Wednesday, April 13, 2011
Traveling Bloodroot
Traveling Bloodroot is not the name of a rock band. Bloodroot is one of the prettiest of the spring "ephemerals," the spring flowers that show up in forests before the trees leaf out while there is still sunshine on the forest floor.
We don't have a forest in our yard, but a few years ago a dear friend gave us some blood root plants. I put them in a northeast corner and enjoyed them every spring.
Then they disappeared, stopped coming up. A few years later, they showed up several yards away under our apple tree. I looked there for them this spring. No bloodroot. They had migrated west along the fence, past the roses, into the daylilies.
I do not know how these plants with the beautiful white flowers (and roots that bleed red when they are cut) do this. It's a mystery.
But it reminds me of writing (doesn't everything?). The ideas that are really important to us keep showing up. They move from one work to another. We can't always anticipate their appearance. They may surprise us. But because such ideas are part of our mental make up they find their way into our stories.
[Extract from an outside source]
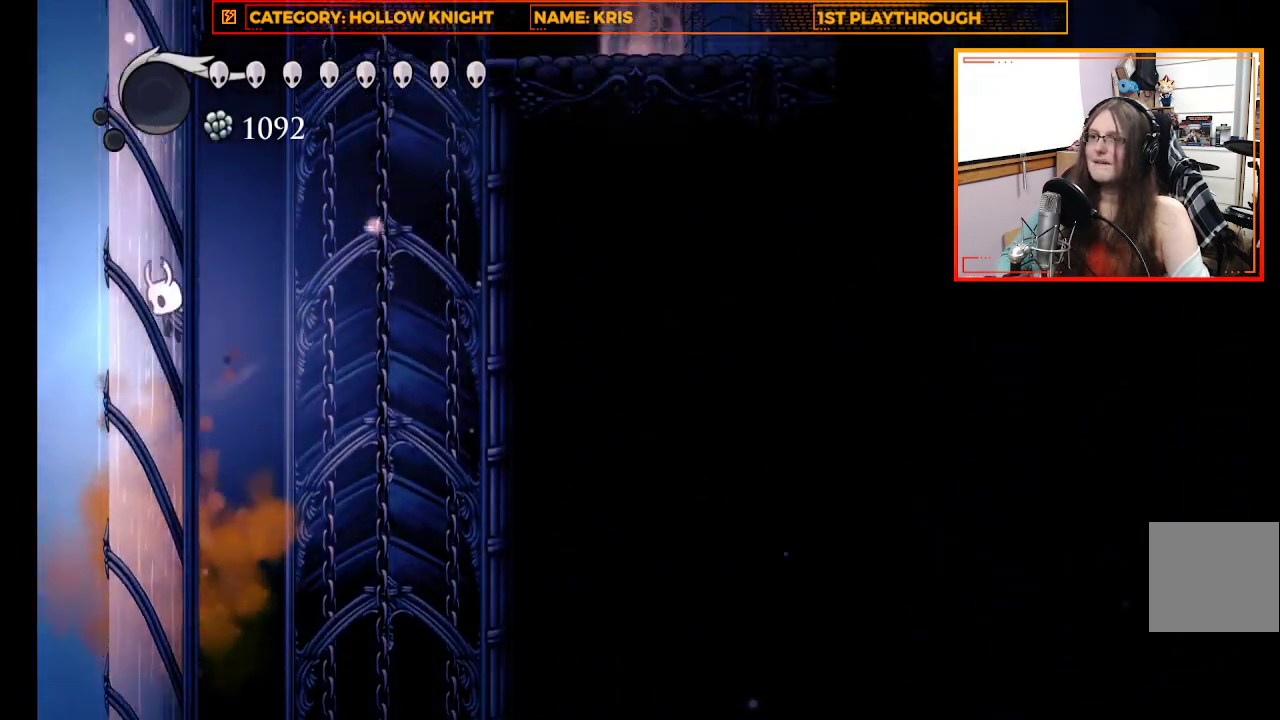
{"buttons": [], "left_stick": "up-left", "right_stick": "center", "events": [[67, "A", "up"], [200, "A", "down"], [400, "A", "up"]]}
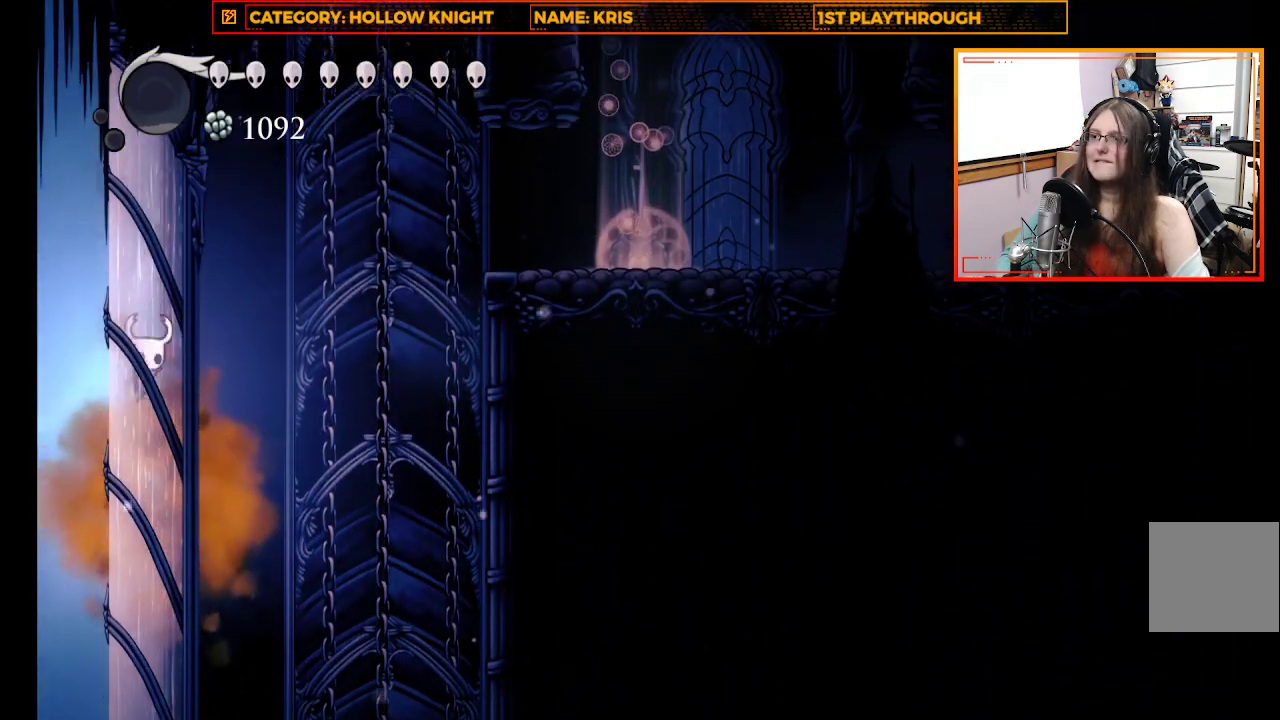
{"buttons": ["A"], "left_stick": "up-right", "right_stick": "center", "events": [[100, "A", "down"], [300, "A", "up"], [467, "A", "down"], [500, "left_stick", "up-right"]]}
There are the times we come up with a character who doesn't really fit the story we are working on so we retire that character to the shelf, only to have them appear again in the next story, insisting that we pay attention.
Something is going on underground. It's a mystery. We can honor the mystery by showing up at the writing place, by writing, even when we aren't so sure. Bloodroot is gone by summer, no more flowers, few leaves. But the roots are there, waiting for the next spring. The stories are there, too, just waiting.